Os cães de guarda ferozes
Menotti usava a parábola do cão de guarda e do cão feroz para postular a superioridade da zona face à marcação individual. A modernidade trouxe novos conceitos. Como os cães de guarda ferozes.
A história é de Cesar Luis Menotti, antigo selecionador argentino, campeão do Mundo em 1978, e um dos pais do jogo positivo na dialética maniqueísta em que os amantes de futebol argentinos o opõem, por exemplo, a Carlos Billardo, campeão do Mundo em 1986 com um jogo muito mais utilitário. Menotti, que apaixonava pela forma como usava parábolas para expor as suas ideias, comparava um cão de guarda a um cão feroz, colocando os dois à porta de uma casa. Se lá chegava uma quadrilha de ladrões, enquanto o cão feroz se atirava a um e o perseguia, mesmo que ele fugisse rua abaixo, dessa forma deixando a porta livre para que os outros entrassem e roubassem o que quisessem, o cão de guarda ladrava e continuava a guardar a porta, impedindo o assalto.
A história era a forma ilustrada que Menotti encontrava para explicar a néscios as vantagens da defesa zonal face à marcação individual e era perfeita para enquadrar o mundo dual dos anos 70 e 80. Hoje já não é assim, porque a modernidade trouxe um novo tipo de cães: os cães de guarda ferozes. E, além de haver quem aplique a defesa individual a todo o campo, nem por isso parecendo que saiu de uma caverna – Bielsa, Gasperini... –, cada vez há mais equipas que adotam um sistema misto: individual quando vão apertar na frente, zonal quando baixam o bloco e entram em organização defensiva. Foi isso que Jorge Jesus fez no Benfica, tanto na época passada como na atual, ainda que com resultados pouco conseguidos. Falei com Jesus para que ele me ajudasse a ter alguma luz sobre esta forma de defender, mas ele escusou-se. “Desculpa, mas não gosto de falar da operacionalidade das minhas ideias”, disse-me o treinador, que saiu do Benfica em Dezembro. “Mas eu já fazia isso na primeira passagem pelo Benfica”, acrescentou.
Durante décadas, no que ao sistema defensivo diz respeito, os treinadores de futebol de alto nível dividiram-se entre duas escolas: marcação individual versus marcação zonal. A primeira tem como referência o adversário direto e, diz a anedota, manda cada jogador perseguir o seu opositor, mesmo que ele vá à casa de banho.
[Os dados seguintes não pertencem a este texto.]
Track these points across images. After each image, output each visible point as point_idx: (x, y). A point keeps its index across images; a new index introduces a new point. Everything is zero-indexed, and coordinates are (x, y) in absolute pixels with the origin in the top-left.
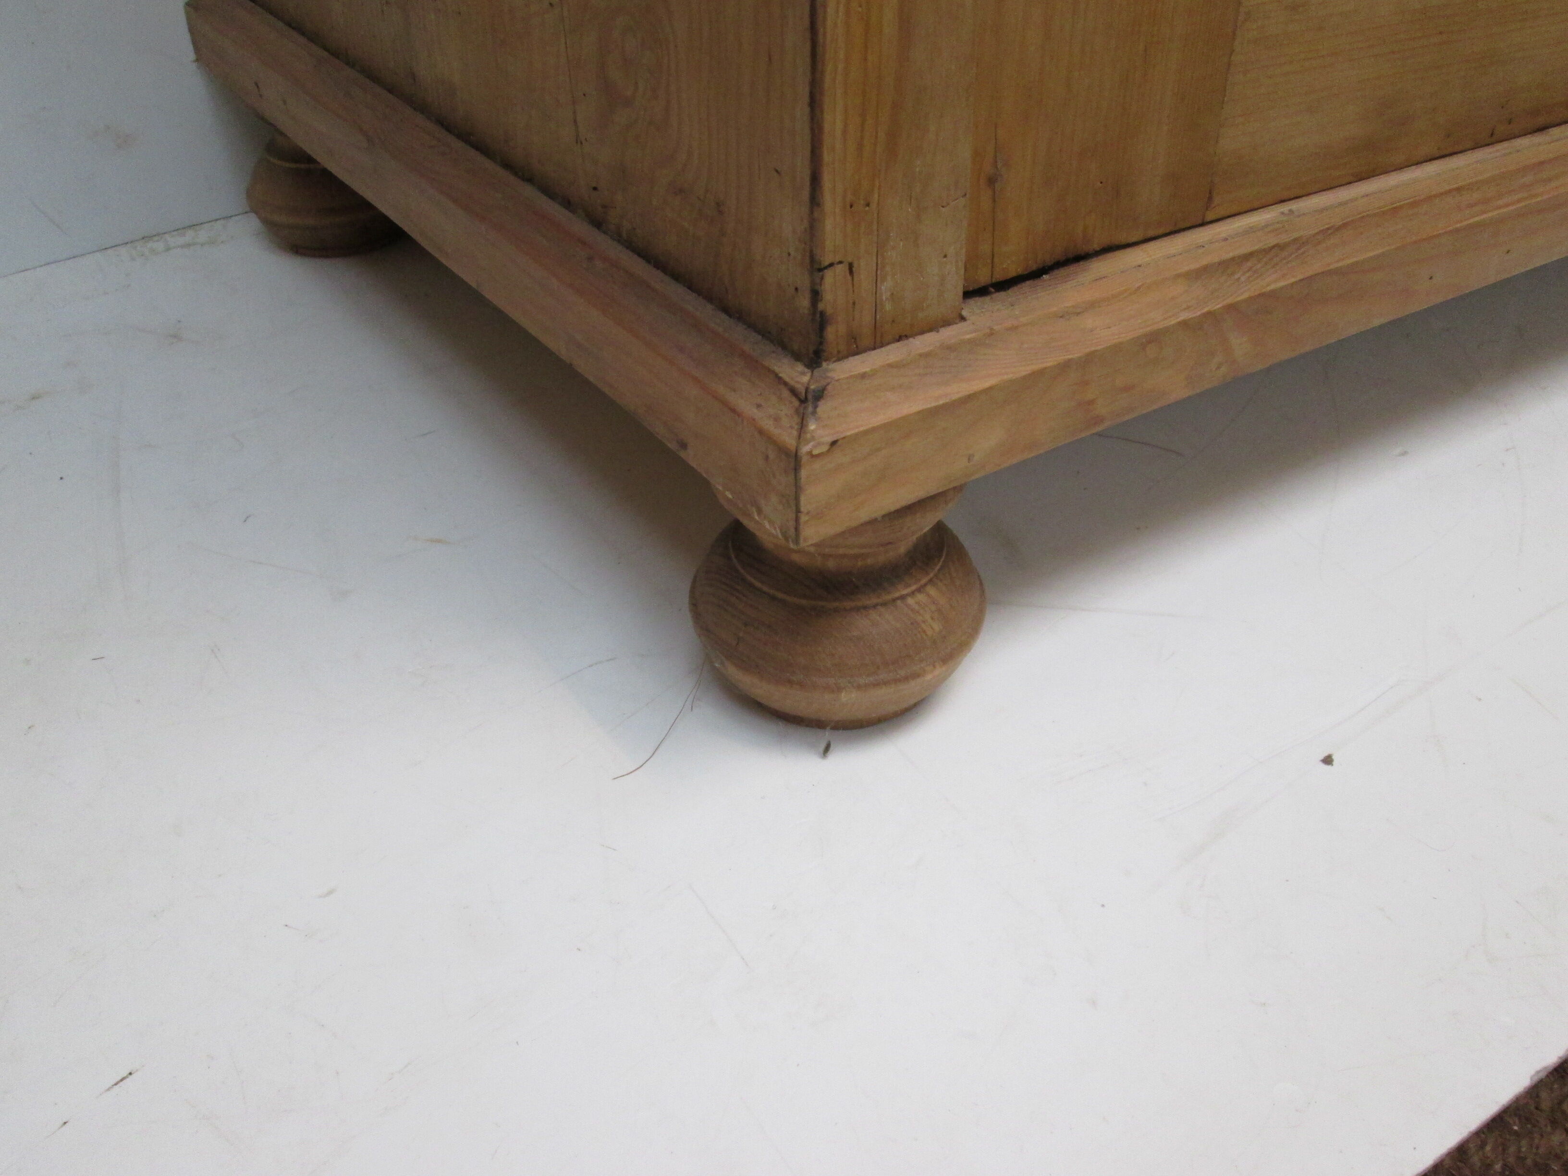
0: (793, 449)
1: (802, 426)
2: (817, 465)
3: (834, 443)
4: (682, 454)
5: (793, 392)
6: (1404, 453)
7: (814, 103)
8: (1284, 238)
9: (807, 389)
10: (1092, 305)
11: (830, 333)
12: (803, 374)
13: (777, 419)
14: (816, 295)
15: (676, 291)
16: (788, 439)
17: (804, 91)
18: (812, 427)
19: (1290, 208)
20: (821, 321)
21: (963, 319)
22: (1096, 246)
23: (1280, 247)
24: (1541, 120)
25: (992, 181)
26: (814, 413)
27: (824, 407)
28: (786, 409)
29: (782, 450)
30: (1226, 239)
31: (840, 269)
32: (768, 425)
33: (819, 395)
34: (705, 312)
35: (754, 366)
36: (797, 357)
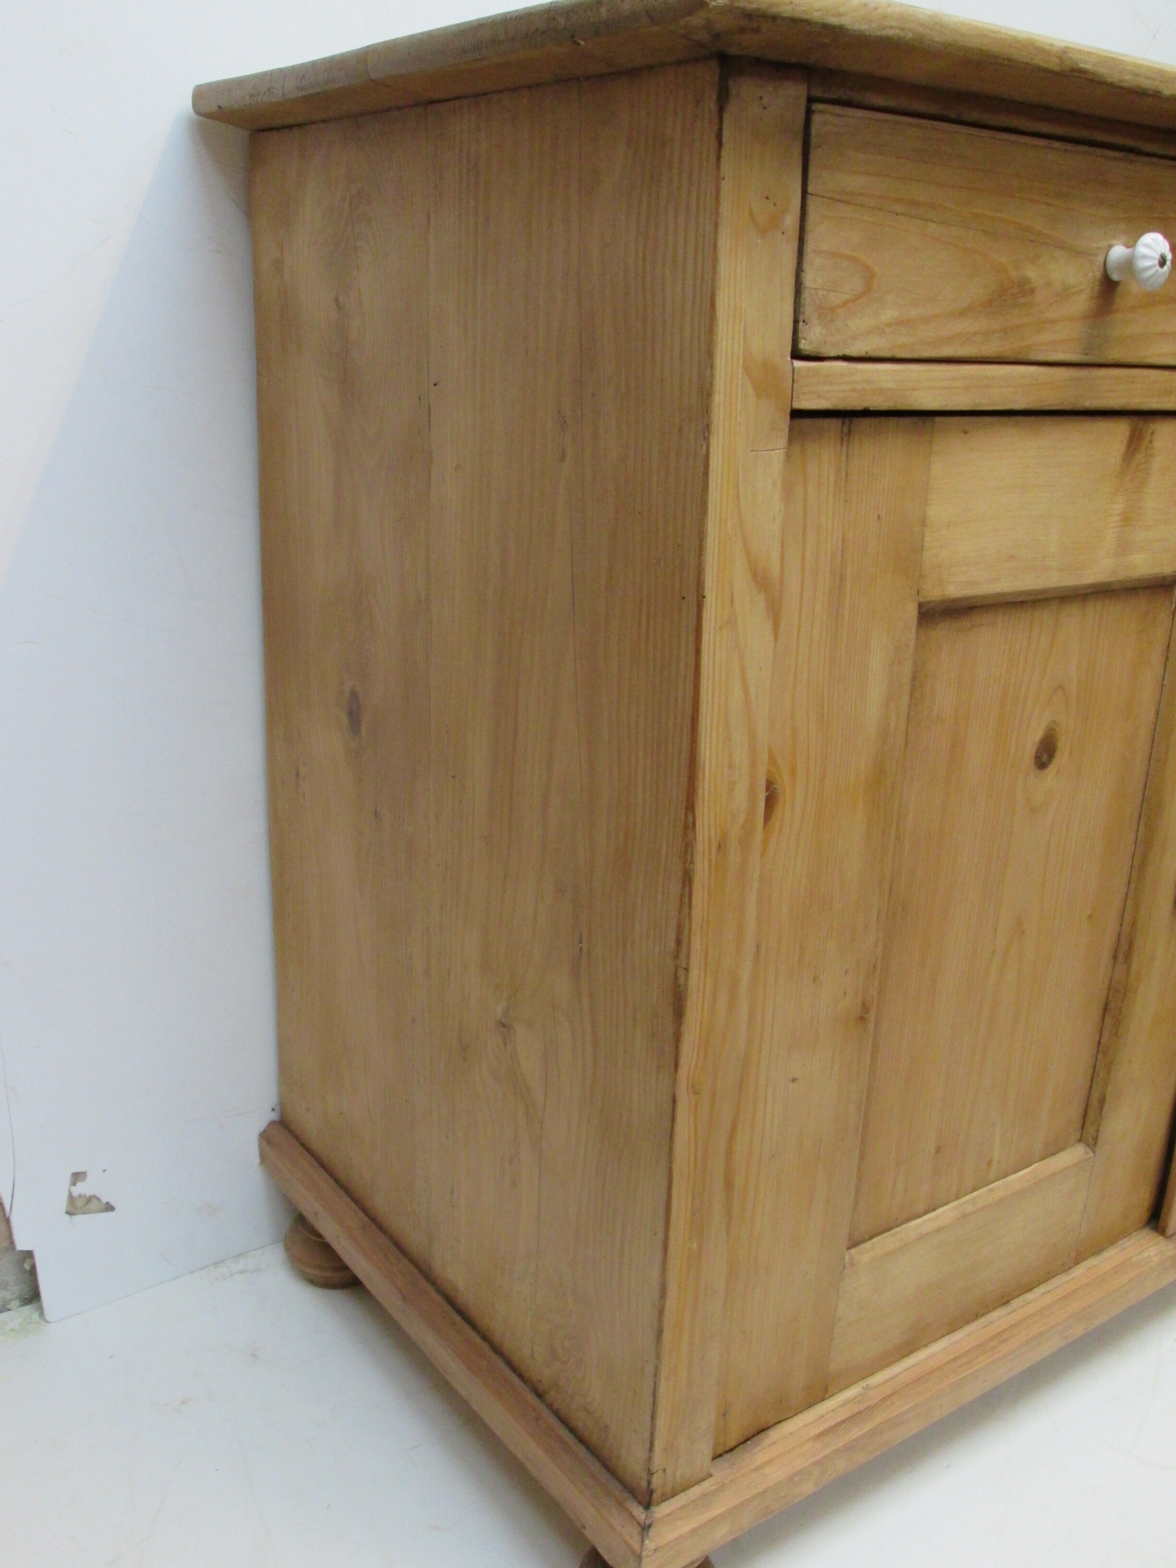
0: (639, 1552)
1: (643, 1542)
2: (649, 1559)
3: (656, 1550)
4: (583, 1530)
5: (638, 1523)
6: (948, 1466)
7: (653, 1417)
8: (862, 1407)
9: (645, 1523)
10: (770, 1462)
11: (655, 1495)
12: (642, 1513)
13: (631, 1536)
14: (649, 1483)
15: (581, 1450)
16: (636, 1546)
17: (649, 1412)
18: (647, 1542)
19: (867, 1383)
20: (651, 1492)
21: (711, 1476)
22: (772, 1424)
23: (860, 1413)
24: (1005, 1300)
25: (724, 1415)
26: (648, 1535)
27: (652, 1532)
28: (635, 1531)
29: (633, 1552)
30: (834, 1410)
31: (660, 1473)
32: (628, 1538)
33: (650, 1526)
34: (596, 1468)
35: (621, 1505)
36: (640, 1503)
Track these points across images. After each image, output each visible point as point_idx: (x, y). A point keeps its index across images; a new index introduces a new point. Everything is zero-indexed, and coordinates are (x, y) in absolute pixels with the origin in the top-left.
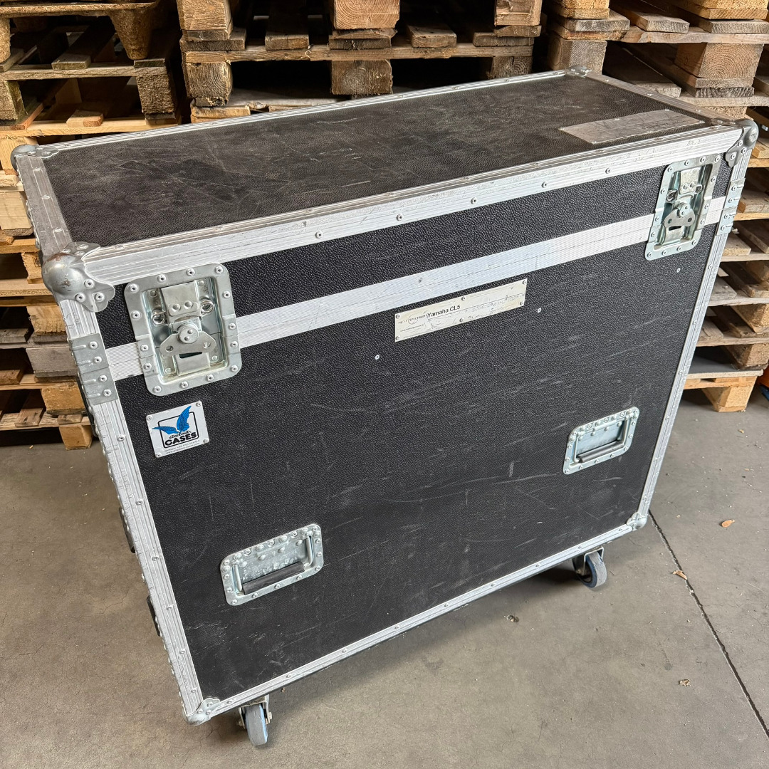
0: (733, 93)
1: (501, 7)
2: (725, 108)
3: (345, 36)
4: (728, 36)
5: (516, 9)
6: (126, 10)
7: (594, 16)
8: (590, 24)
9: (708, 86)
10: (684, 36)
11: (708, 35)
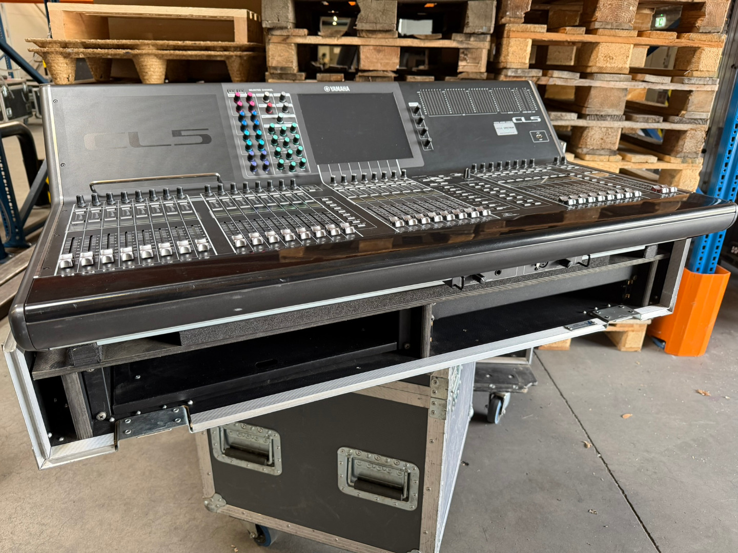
0: (611, 118)
1: (462, 61)
2: (607, 128)
3: (366, 74)
4: (605, 82)
5: (471, 62)
6: (236, 56)
7: (519, 67)
8: (517, 72)
9: (595, 113)
10: (576, 82)
11: (592, 81)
Ainda recentemente Fernando Santos, o selecionador nacional, se referia a instruções dadas nesse sentido por Jimmy Hagan, que foi tricampeão no Benfica do início da década de 70 e depois o treinou no Estoril, já no final dessa mesma década. A segunda tem como referência uma zona, responsabilizando cada jogador pela defesa dessa mesma zona, que varia tendo em atenção a posição da bola. Durante décadas, os críticos associaram a defesa zonal à modernidade e ao progresso a individual à antiguidade e ao marasmo. A primeira era liberdade e a segunda era repressão. A primeira era “de esquerda”, a segunda “ de direita”, conforme definição de Jorge Valdano, convicto “menottista”. Durante décadas, os treinadores que colocavam as suas equipas a defender à zona eram vistos como profetas do jogo positivo, uma espécie de homens vindos do futuro, enquanto os que optavam pela marcação individual eram olhados como autênticos homens das cavernas, vindos de um passado que o futebol erradicara. Eram os progressistas. Hoje já não é tanto assim. Há uma terceira via a ganhar espaço entre os treinadores de elite.